What is a very simple way to model a 1D inelastic collision as a closed system in the Lagrangian or Hamiltonian framework? By closed I mean total energy is conserved. I'd like to include some other component that absorbs the KE lost in the collision and I'm wondering how to do that.

Let's make the setup concrete. Consider two particles of unit mass with 1D positions $x_1, x_2$ and velocities $v_1, v_2$. A simple (and standard) way to model a collision between them is using a repulsive inverse-square potential. The Lagrangian for this system is $\L = T - U$, where the kinetic energy term is $T = \frac{1}{2}v_1^2 + \frac{1}{2}v_2^2$ and the potential energy term is

$$ U = \frac{k}{\abs{x_2-x_1}} $$

for some constant $k$.

However, to model the kind of elastic collision often presented where no force is felt on the particles except at the moment of collision (e.g. as given here), we can use a piecewise interaction energy so that the particles feel no force until they are within a particular distance $\e$ with each other, at which point the interaction kicks in. By making the interaction distance $\e$ arbitrarily small we approximate an instantaneous collision. Here is the potential energy term:

$$ U = \begin{cases} k\tup{\frac{1}{\abs{x_2-x_1}} - \frac{1}{\e}} & \abs{x_2 - x_1} < \e \\ 0 & \mathrm{otherwise} \end{cases} $$

(The inverse square potential is offset so that the PE is 0 when $\abs{x_2 - x_1} = \e$, making $U$ a continuous function of $x_1,x_2$. It doesn't really matter what the non-zero part of the potential function looks like, so long as it explodes to infinity as the particles approach each other.)

My question is, what would be a simple way to modify this setup so that we can approximate an inelastic collision with some arbitrary coefficient of restitution between 0 and 1, such that total energy is conserved?
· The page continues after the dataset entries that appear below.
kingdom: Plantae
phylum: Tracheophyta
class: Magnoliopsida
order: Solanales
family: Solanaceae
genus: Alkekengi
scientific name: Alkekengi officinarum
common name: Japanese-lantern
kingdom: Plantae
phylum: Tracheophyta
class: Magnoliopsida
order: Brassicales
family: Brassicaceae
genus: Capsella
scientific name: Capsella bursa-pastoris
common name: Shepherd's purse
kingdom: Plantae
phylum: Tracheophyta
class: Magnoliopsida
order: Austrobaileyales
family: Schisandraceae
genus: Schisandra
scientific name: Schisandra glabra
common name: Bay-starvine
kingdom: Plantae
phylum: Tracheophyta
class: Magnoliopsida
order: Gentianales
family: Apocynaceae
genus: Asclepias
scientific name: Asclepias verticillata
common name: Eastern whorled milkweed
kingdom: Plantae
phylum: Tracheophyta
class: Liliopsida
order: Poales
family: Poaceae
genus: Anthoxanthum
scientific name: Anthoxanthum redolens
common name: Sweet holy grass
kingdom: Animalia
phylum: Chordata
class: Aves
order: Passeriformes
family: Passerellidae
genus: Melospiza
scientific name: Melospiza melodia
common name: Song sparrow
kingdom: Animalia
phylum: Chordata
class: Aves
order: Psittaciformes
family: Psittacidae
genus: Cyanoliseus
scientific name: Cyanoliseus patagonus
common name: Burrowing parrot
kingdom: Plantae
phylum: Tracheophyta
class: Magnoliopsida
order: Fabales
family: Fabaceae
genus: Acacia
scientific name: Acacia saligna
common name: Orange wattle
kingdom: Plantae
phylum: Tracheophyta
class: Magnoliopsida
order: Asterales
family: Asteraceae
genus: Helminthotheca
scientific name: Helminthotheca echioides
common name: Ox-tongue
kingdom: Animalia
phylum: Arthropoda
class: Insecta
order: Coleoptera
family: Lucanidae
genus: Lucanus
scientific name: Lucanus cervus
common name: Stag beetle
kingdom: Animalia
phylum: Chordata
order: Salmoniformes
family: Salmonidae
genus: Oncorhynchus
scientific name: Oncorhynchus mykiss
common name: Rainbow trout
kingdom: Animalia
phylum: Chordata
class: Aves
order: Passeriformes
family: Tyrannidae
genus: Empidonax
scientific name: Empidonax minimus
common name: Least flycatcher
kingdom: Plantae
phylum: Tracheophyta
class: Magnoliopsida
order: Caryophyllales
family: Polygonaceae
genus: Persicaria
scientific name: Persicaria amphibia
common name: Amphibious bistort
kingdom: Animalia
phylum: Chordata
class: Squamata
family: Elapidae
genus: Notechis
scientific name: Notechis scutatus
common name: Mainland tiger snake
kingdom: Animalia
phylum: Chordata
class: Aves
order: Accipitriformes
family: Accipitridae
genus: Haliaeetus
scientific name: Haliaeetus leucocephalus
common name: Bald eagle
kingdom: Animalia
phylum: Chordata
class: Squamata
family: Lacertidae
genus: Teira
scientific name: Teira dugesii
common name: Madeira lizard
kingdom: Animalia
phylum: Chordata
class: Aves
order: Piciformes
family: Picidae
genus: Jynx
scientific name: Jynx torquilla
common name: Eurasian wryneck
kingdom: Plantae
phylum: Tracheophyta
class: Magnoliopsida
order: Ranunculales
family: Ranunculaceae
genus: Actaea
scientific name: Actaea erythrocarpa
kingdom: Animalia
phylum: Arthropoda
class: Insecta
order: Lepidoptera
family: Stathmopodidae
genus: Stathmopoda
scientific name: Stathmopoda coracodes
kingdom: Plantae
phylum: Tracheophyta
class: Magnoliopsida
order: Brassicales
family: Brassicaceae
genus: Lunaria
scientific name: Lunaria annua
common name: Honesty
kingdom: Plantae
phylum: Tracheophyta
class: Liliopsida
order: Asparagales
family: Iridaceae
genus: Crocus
To be specific, let suppose there is another degree of freedom with position $y$ and velocity $w$. What additional potential energy term can we add to $U$ s.t. KE is sucked out of the two particles during their collision and added to this third DoF, either in the form of potential or kinetic energy?

edit: I replaced the potential $1/(x_2-x_1)^2$ with $1/\abs{x_2-x_1}$ everywhere, which is the correct inverse-square law potential.

Answer 1

To model the inelastic collision, we need a velocity dependent potential. The one you proposed looks awkward. I propose a combine of elastic potential $-kr$ and the $1/r^2$ potential, for the relative distance $r$. $$ U(r) = \Big\{ \begin{matrix} \frac{k_{in} (r_c - r)}{r^2}, \,\,\,\text{ for } r < r_c.\\ 0, \,\,\, \text{ for } r>r_c. \end{matrix} $$ The $k_{in}$ indicates the force constant during two colliders are approaching each other.

For inelastic collision, we make the potential softer by given an smaller $k_{out}$ during the two colliders are separating from each other: $$ U(r) = \Big\{ \begin{matrix} \frac{k_{out} (r_c - r)}{r^2}, \,\,\,\text{ for } r < r_c.\\ 0, \,\,\, \text{ for } r>r_c. \end{matrix} $$

The area difference between these two potentials in between $r_c$ and the turning point is the energy lost during the collision. And the ratio between these two force constants is an index for the coefficient of restitution: $$ \alpha = \frac{k_{out}}{k_{in}}. $$